В заумных словах, освобожденных от груза смысла, наибольшая сила и самостоятельность звука, крайняя легкость (фьят, фьят; мечтаянный пюнь) и крайняя тяжесть (дыр-бул-щыл, хряч сарча Крочо, хо-бо-ро, хружб).
Чередование обычного и заумного языка – самая неожиданная композиция и фактура (наслоение и раздробление звуков) – оркестровая поэзия, все сочетающая
Замауль!..
Азеф-Иуда-Хлебников
(Выпыт)
Превратна судьба творений В. Хлебникова: они при жизни баяча были как посмертные (против его воли): друзья «по дружески» стащили рукописи черновики да и тиснули – получились «Творения, том I», «Затычка», «Дохлая луна» и др. Так впрочем с Хлебниковым и потом поступали… И если не всегда речарь улыбался, зато читатель может радоваться: ему выпало счастье видеть слишком интимное творчество, по которому не прошлась даже рука цензора-автора!
Тут и законченные произведения и уцелевшие клочки и наброски, вплоть до дневников!
Поэт не только обнажен, но даже вывернут и вытряхнут!
Вот его богатое нутро:
Небистели небистели
Озарив красу любви
В нас стонали любистели
Хохотали каждый ин…
Ярь, Ярийца, Яроба…
Ярюта (божок любви?!)
Легки сверкающие небесные зайцы – смеянцы!
Их нежные милые личики
Сменялись вершиной кудрей
Из уст их струпилися кличики!
«Смотрите, живите бодрей».
(«Творения» 24 ст.
Да это они и смеюнчики, смеюневичи, смеюняне, смеянцы!
Уста их сахарно-влажные и голос снегоснежного серебра.
Неловко?
Очень уж сладко?
Но вы вслушайтесь в словотворчество это завершенность великой полосы жизни:
ЛЮБОВНИЦА.
Я любистель, я нечистель.
Я нелгиня, я богиня,
Быть смеянственно голей
Звездный иней, звездный иней
Будь, упав на звук, смелей!
И дальше
Красотою люботява и любиня и любитава
Любрава, Любер. Любр. Любхо
Я любистель! я негостель!
Да это сущий колдун! Улыбаются светлые глаза и не оторвешься – так и будешь повторять за ним:
Небистели любистели
Мизна. Мизнь.

ЗАДАНИЕ:
Допишите следующую часть текста о словотворчестве Хлебникова, начав сразу после строк «Мизна. Мизнь.».

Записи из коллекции

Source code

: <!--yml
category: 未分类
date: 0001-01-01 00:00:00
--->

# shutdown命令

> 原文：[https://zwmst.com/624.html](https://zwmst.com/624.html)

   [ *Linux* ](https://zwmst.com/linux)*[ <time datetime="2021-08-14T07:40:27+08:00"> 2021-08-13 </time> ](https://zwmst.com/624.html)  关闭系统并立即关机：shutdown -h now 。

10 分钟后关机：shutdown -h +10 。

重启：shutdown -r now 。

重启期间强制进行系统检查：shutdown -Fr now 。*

ОТВЕТ:
Небязь. Небичь.
Грехач. Мерда. Морьба. Смердва.
Кажется это ничего не значит.
Вот хорошо, таково чистое колдовство, глухое, незнакомое!
Ведь это как в песне ведьм:
Шагадам, магадам, вакадам.
Чух! Чух! Чух!
(«Изборник»)
Не лучше ли оставить так это мамайство?
«Колдовство, если его разъяснить, не действует, но хочется узнать это магическое слово!
Сезам отворись!»
Хлебникова разъясняет признание Лермонтова:
«Я без ума от тройственных созвучий
И влажных рифм, как например,
на Ю»
Ю сокращенное ени (см. нашу заметку о Пушкине в «Тайные пороки академики»).
Игривое словоновшество
«Но чу! везде полет воюний!»
Долюбство… улюбнулся в любицу. Ягодина любви.
Эго «местоимение» великой вавилонской Лилю, «девы ночи», что являлась мужчинам во сне и мучила их неудовлетворенной любовью, тогдашней полицмейстерши, еврейской Лилит! (Сравни стихи Сологубящего о жене его – Лилит). Она явится при последней схватке мамулийцев.
«Улюбнула в любицу!»
Хлебников даже подыскал русское имя, ближайшее к Лиле (Лилит) –
«Любите носить все те имена,
Что могут онежится в Лялю…»
«Лялю на лебеде
Если заметите,
Лучший на небе день
Кралей отметите».
(«Творения».)
Этакая юная Леда!
«Ляля на лебеде – Ляля любов!..»
Как видение проходят у него белые мавки, ведьмы, русалки и вилы с лебяжьей грудью:
«Коса волной легла вдоль груди,
Где жило двое облаков,
Для восхищенных взоров судей
Для взоров пылких знатков».
. . . . . . . . . .
Когда то рисунки в книге поясняли слово, теперь затемняют.
Но если поверить художникам, украсившим книгу Хлебникова, и если допустить, что рисунки добавляют и раскрывают книгу, то что мы увидим?
На странице 5-й «Творений» Хлебникова поэма о лесной деве «Лиске», а перед этой страницей вкладной рисунок раздавленной (?) собаки с невозможно изломанной (повернутой задом) обнаженной женщиной в позе крайне двусмысленной.
Такая же дама с необыкновенно широким тазом, и перед ст. 22-й.
Как произведения Хлебникова, так и рисунки к ним (Д. Бурлюка), напечатаны без разрешения поэта – но может поэтому они пристали еще удачнее?
Как иначе нарисовать:
«Небистели, небистели
«Мизна
«Мерда. Смердва. –?
Или:
«Гопо, гоп, гопонюй?
«Пинцо, пинцо пей.
У Хлебникова все улыбочкой, т. ч. иному сперва померещится Фет и Верлэн, но в улыбке этой не видно ли смердва и мердва – морда Смердякова?
И еще?..
Небистели – постель и небо, которым привили дурную болезнь или обнажили в самую интимную минуту! Тут и «бла» и «на простине порока пятна». Если Хам посмеялся Хлебников?